Where’s the snow? These major Northeast metros have gone nearly two years without a significant blast of winter

Several major Northeast cities are enduring record-long waits for significant snowfall that has left them missing feet of snow over the last two winters.

Six cities from Richmond, Virginia, to New York City have waited for more than 650 days to see an inch of snow fall in a day. Historically snowier cities, like Boston, have waited nearly as long to see 3 inches.

Even if in the long run these record-long snowless streaks are emblematic of what winter is more likely to look like in a warming world, this year’s El Niño winter could at least be the temporary antidote for the snow drought currently plaguing the Northeast megalopolis.

A snow drought nearly two years in the making

Warmer temperatures and imperfect storm tracks are behind the lack of snow in the Northeast.

Storms can produce snow, but their exact track is crucial – a shift east or west could be the difference between snow or rain. Snow also can’t reach the ground unless there is plenty of cold air, even with an ideal storm track.

Both ingredients were missing in New York City, which on Saturday is set to endure the 657th consecutive day without an inch of snow, its longest such wait on record.

Many storms last winter tracked north and west of the New York City metro, leaving the area stuck on storms’ warmer side where precipitation fell as rain instead, James Tomasia, a meteorologist with the National Weather Service in New York City told CNN.

Truly cold and prolonged air was also hard to come by last winter for much of the season across the Northeast. It was one of the warmest winters on record in both Philadelphia and in New York City. New York also had its warmest January on record.

New York’s unprecedented streak was in jeopardy twice earlier this year. For two consecutive days in late February, 0.9 inches of snow fell in Central Park. But those two days were paltry and made up the majority of the snow in what was New York’s least-snowy winter on record.

The lack of snow is adding up. New York City records almost 30 inches of snow in a typical winter, but has now missed out on around three feet of its normal snowfall the past two winters – despite recording nearly 18 inches in the winter of 2021-2022.

Like New York, it’s been a record long wait for an inch of snow in Philadelphia, Baltimore and the Washington, DC, area at Washington’s Dulles International Airport. Washington’s Regan National Airport is enduring its fifth-longest stretch of days without an inch of snow.

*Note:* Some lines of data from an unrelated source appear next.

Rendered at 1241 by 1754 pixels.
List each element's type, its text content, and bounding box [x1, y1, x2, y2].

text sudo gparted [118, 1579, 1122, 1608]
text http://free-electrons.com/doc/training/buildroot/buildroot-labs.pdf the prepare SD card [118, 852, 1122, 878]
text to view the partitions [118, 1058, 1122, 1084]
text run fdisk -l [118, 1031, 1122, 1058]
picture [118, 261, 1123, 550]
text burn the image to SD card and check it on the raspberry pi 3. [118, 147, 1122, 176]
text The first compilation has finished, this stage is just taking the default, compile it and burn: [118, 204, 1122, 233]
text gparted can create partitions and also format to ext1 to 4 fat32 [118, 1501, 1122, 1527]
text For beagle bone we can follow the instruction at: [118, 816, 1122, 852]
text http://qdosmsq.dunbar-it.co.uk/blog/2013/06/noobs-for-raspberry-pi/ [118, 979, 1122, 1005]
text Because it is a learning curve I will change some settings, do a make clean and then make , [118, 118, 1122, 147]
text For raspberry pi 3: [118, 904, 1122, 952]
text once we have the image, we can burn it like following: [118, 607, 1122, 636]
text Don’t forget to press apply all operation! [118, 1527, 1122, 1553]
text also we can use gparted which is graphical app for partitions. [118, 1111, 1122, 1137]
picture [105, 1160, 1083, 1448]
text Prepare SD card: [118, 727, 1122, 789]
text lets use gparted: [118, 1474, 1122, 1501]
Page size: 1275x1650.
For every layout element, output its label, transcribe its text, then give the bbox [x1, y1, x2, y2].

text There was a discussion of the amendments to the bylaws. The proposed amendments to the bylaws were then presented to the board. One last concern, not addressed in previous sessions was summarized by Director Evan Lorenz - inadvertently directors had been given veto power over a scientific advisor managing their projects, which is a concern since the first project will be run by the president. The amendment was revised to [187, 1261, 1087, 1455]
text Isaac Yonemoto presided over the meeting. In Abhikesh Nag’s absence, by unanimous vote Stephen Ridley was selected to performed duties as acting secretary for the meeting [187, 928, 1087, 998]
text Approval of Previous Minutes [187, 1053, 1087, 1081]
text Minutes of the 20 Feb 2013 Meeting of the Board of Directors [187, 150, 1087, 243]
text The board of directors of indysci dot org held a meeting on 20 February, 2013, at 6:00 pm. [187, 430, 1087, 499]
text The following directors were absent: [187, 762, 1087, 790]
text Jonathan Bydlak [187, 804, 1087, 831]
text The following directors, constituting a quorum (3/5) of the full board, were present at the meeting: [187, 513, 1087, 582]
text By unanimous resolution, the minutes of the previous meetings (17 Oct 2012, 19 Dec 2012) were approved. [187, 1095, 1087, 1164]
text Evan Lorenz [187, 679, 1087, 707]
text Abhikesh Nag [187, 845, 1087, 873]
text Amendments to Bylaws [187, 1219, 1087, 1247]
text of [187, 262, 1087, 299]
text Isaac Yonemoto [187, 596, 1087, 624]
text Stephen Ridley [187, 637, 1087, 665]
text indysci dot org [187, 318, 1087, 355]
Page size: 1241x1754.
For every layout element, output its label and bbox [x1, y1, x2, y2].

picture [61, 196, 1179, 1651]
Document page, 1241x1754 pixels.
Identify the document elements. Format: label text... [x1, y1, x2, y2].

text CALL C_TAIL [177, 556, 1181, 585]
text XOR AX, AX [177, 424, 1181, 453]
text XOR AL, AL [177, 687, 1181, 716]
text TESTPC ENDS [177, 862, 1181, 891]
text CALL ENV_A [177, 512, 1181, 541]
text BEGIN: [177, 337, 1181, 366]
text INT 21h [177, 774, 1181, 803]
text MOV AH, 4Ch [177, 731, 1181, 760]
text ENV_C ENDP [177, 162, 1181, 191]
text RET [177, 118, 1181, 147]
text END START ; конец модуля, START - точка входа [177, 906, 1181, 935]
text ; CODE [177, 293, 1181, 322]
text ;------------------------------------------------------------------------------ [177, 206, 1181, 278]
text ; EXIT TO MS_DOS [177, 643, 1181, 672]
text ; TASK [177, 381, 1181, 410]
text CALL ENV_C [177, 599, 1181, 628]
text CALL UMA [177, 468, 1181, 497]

All of these cities are missing multiple feet of their typical snowfall since the winter of 2021-2022.

People shovel snow during one of New York's last major snowstorms on January 29, 2022. - Andrew Theodorakis/Getty Images
People shovel snow during one of New York's last major snowstorms on January 29, 2022. - Andrew Theodorakis/Getty Images

Even cities that are less snowy on average are suffering from a lack of snow. Richmond, Virginia, became a prime example after only receiving a mere trace last winter compared to its typical nearly nine inches.

But like all streaks, these are made to be broken.

The snow drought is “unlikely to continue through the whole season” since, historically, recording this little snow is “rare,” Alex Staarmann, a meteorologist with the National Weather Service in Mount Holly, New Jersey, told CNN.

El Niño could be the key ingredient to break the snow drought

Snowfall amounts across portions of the Northeast and mid-Atlantic may get a boost from El Niño this winter.

The mid-Atlantic, especially, is one part of the country that could hit the snowfall jackpot this winter because of El Niño. El Niño - a natural ocean and weather pattern in the tropical Pacific – affects the position of the jet stream and the overall track of storms across the US.

“El Niño generally favors a snowier pattern for the area, and thus, it’s more probable to see decent snow,” Staarmann explained.

Storms that affect the mid-Atlantic’s snow chances during an El Niño winter typically take a track along the spine of the Appalachians or push off the coast and become nor’easters.

These nor’easters can get “juiced up” by abundant tropical moisture during El Niño and deliver “two to three big snowstorms” on average, Jon Gottschalck, chief of the Operational Prediction Branch of NOAA’s Climate Prediction Center, previously told CNN.

This could bring above-average snowfall to places like Washington, D.C., Baltimore and even Philadelphia, where less than an inch fell last winter.